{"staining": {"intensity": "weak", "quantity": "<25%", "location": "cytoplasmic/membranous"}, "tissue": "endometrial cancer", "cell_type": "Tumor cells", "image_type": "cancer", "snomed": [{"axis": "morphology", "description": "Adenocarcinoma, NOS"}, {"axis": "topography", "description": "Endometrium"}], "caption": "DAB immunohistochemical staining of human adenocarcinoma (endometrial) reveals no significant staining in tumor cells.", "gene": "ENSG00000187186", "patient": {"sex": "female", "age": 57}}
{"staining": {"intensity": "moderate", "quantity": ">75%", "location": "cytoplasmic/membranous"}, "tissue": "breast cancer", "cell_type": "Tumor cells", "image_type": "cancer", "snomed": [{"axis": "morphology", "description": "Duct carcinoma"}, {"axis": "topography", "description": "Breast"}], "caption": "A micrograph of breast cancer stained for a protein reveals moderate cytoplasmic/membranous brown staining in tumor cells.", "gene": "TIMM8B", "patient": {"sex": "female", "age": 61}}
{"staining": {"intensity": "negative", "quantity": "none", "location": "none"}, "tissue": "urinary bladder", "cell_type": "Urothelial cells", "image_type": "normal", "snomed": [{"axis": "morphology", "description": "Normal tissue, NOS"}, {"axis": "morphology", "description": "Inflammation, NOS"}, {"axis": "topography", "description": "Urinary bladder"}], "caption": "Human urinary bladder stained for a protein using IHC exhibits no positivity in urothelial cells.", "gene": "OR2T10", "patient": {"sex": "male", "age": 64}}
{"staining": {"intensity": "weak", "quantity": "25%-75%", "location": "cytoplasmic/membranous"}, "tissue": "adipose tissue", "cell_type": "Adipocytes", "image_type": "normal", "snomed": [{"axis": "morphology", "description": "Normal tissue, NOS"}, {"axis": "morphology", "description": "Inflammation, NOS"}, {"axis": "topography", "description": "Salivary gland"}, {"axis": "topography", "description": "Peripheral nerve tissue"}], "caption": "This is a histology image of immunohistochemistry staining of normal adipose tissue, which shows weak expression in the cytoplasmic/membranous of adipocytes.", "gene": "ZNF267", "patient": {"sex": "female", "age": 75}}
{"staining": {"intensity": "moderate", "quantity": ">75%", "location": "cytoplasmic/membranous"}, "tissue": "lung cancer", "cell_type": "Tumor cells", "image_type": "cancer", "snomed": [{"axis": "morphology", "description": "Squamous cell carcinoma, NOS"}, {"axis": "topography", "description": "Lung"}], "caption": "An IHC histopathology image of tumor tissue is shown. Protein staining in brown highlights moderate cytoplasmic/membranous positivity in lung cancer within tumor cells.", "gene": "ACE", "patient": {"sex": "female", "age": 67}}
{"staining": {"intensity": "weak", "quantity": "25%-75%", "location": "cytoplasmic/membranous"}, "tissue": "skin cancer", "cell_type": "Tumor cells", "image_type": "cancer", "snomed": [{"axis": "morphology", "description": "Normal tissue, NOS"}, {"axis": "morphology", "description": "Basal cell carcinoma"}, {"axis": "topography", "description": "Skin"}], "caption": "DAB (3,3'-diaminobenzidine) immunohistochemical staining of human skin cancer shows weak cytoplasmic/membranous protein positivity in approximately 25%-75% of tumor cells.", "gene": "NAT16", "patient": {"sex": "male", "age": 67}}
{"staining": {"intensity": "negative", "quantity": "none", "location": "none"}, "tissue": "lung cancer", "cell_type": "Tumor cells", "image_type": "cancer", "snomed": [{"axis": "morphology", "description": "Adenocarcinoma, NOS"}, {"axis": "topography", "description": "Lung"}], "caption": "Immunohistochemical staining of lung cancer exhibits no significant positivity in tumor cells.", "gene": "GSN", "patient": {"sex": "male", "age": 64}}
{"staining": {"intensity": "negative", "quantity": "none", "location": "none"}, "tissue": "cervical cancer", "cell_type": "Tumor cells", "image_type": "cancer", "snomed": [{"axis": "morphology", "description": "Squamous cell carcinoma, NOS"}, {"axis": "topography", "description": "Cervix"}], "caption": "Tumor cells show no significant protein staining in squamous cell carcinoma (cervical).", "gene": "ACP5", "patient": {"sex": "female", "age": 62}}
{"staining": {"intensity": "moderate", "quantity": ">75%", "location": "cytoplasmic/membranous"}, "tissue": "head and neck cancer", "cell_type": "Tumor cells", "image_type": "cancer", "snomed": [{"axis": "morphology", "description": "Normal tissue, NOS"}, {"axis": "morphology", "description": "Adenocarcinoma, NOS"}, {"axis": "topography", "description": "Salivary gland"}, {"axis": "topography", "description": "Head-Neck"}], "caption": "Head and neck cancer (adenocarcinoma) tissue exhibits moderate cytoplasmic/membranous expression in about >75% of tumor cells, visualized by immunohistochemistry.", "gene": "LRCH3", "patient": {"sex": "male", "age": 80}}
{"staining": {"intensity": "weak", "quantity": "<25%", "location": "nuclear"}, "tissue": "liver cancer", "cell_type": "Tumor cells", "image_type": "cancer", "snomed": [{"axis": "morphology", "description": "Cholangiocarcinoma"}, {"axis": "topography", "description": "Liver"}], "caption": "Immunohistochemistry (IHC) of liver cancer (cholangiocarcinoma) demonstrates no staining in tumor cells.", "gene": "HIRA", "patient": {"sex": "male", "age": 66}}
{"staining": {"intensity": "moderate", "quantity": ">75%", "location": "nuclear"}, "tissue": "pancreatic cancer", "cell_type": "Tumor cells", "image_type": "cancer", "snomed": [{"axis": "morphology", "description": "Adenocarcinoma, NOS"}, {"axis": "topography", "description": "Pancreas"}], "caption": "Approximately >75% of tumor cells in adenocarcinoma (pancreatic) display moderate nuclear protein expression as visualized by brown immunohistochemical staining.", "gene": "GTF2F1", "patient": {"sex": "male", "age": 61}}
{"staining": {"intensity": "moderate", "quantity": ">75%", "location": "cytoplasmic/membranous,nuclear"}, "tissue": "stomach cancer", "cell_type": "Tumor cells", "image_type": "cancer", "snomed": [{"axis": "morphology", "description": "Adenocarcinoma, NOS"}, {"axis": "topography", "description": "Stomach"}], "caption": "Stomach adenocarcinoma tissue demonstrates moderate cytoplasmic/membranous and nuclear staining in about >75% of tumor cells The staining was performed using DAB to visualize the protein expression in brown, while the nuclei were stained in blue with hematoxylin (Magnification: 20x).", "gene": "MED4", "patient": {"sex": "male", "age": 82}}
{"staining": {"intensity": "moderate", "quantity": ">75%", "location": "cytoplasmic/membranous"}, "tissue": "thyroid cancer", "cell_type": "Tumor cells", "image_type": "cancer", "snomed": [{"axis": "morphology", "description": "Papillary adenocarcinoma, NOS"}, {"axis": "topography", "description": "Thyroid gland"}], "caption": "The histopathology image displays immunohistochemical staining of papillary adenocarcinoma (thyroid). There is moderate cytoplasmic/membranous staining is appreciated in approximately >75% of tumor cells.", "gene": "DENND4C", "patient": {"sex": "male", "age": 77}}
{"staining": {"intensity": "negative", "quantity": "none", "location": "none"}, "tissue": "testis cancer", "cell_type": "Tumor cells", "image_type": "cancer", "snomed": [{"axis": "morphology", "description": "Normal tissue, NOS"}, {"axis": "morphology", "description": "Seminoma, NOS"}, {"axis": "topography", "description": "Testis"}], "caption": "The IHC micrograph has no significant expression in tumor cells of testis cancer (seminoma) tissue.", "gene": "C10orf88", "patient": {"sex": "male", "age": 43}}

■ What you need to do: Taking the entries above, write out exactly each line from the one holding "micrograph of breast" to the one holding "urinary bladder stained", both included, and stop there.

■ Response:
{"staining": {"intensity": "moderate", "quantity": ">75%", "location": "cytoplasmic/membranous"}, "tissue": "breast cancer", "cell_type": "Tumor cells", "image_type": "cancer", "snomed": [{"axis": "morphology", "description": "Duct carcinoma"}, {"axis": "topography", "description": "Breast"}], "caption": "A micrograph of breast cancer stained for a protein reveals moderate cytoplasmic/membranous brown staining in tumor cells.", "gene": "TIMM8B", "patient": {"sex": "female", "age": 61}}
{"staining": {"intensity": "negative", "quantity": "none", "location": "none"}, "tissue": "urinary bladder", "cell_type": "Urothelial cells", "image_type": "normal", "snomed": [{"axis": "morphology", "description": "Normal tissue, NOS"}, {"axis": "morphology", "description": "Inflammation, NOS"}, {"axis": "topography", "description": "Urinary bladder"}], "caption": "Human urinary bladder stained for a protein using IHC exhibits no positivity in urothelial cells.", "gene": "OR2T10", "patient": {"sex": "male", "age": 64}}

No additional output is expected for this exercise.